What would this economic transformation mean for our existing energy infrastructure, and for all of the workers who build and maintain it? PG&E's crisis puts it at the center of this discussion, and shows how workers face a clear choice: Will we accept more disastrous for-profit management, or will we choose a better path?

New corporate management would very likely result in more broken promises to PG&E workers. For-profit corporate managers respond to technological changes by laying off current workers and replacing them with cheaper, outsourced, and less experienced labor.

A Just Transition

Instead, public and worker ownership of PG&E would allow a just transition for existing workers, to protect and improve their benefits, pay, safety, and unionized power at work. Taking PG&E public allows for a state-guaranteed just transition for workers.

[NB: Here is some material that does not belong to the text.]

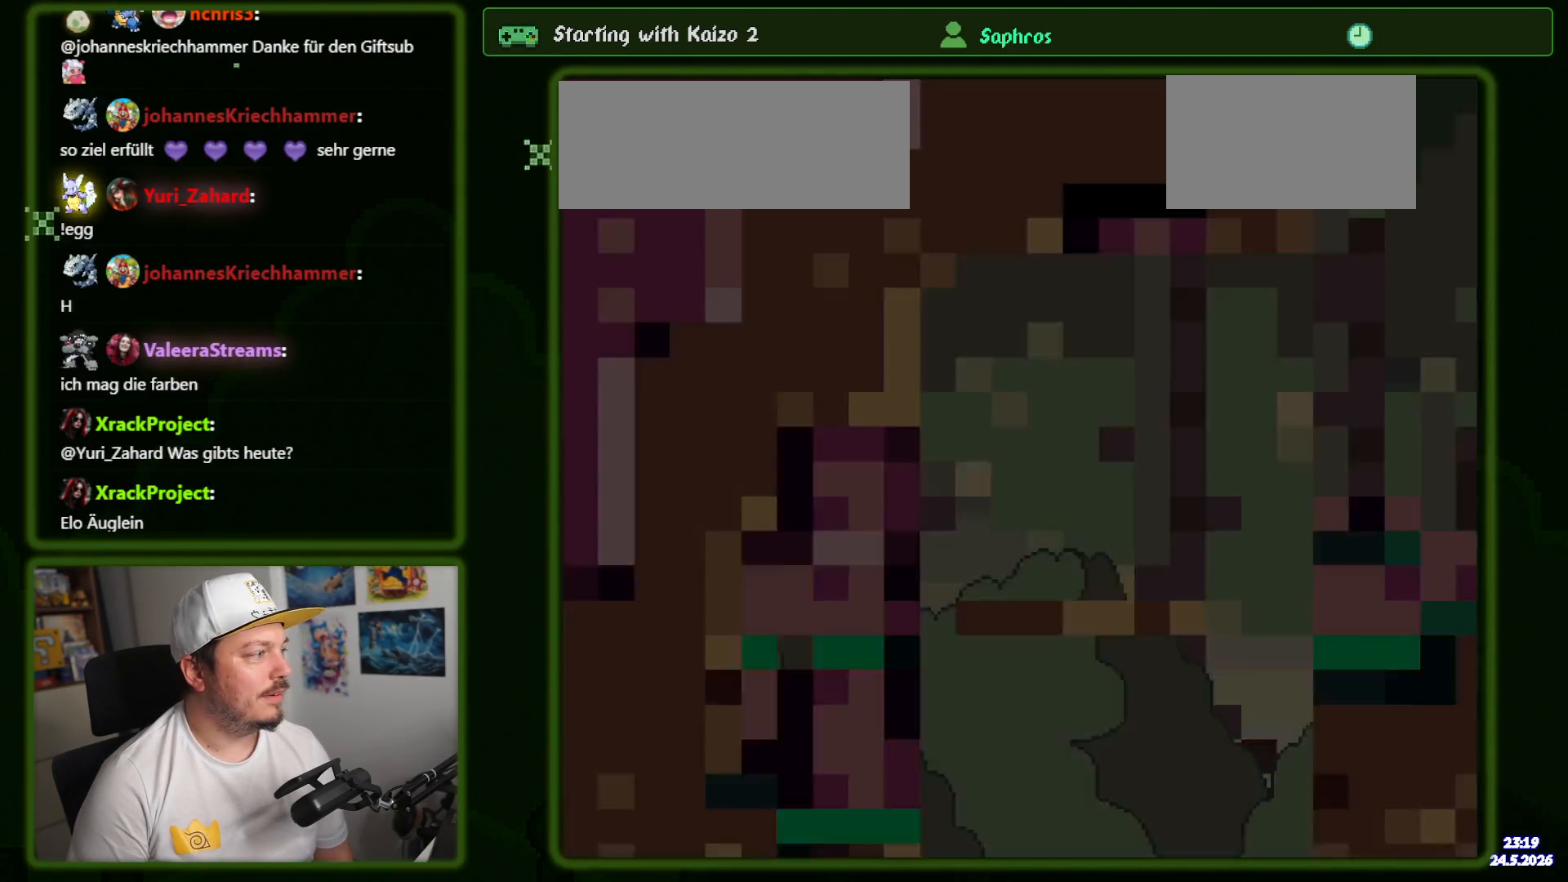
{"dt_ms": 500, "buttons": ["B", "Y", "DPAD_RIGHT"], "events": [[484, "B", "down"]]}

A public PG&E could be a cornerstone of a Green New Deal in California, which would guarantee new union jobs for hundreds of thousands of Californians to build a clean economy. The Green New Deal, popularized by the Sunrise Movement and Rep. Alexandria Ocasio-Cortez, and further defined by the DSA Ecosocialist Working Group, is a proposed nationwide program of huge public investment and guaranteed jobs developing clean energy, social housing, transit, and healthy environments for all.

Public ownership of energy systems would hugely strengthen our ability to win and carry out an effective Green New Deal. By taking the for-profit executives and shareholders out of the way, public ownership removes a major lobby for dirty energy, and gives diverse working people the ability to directly decide our own energy future.

Public and worker ownership would not only end the disastrous status quo — it would also protect workers and pensions, while clearing the way to clean energy and a Green New Deal with good union jobs for anyone who wants one.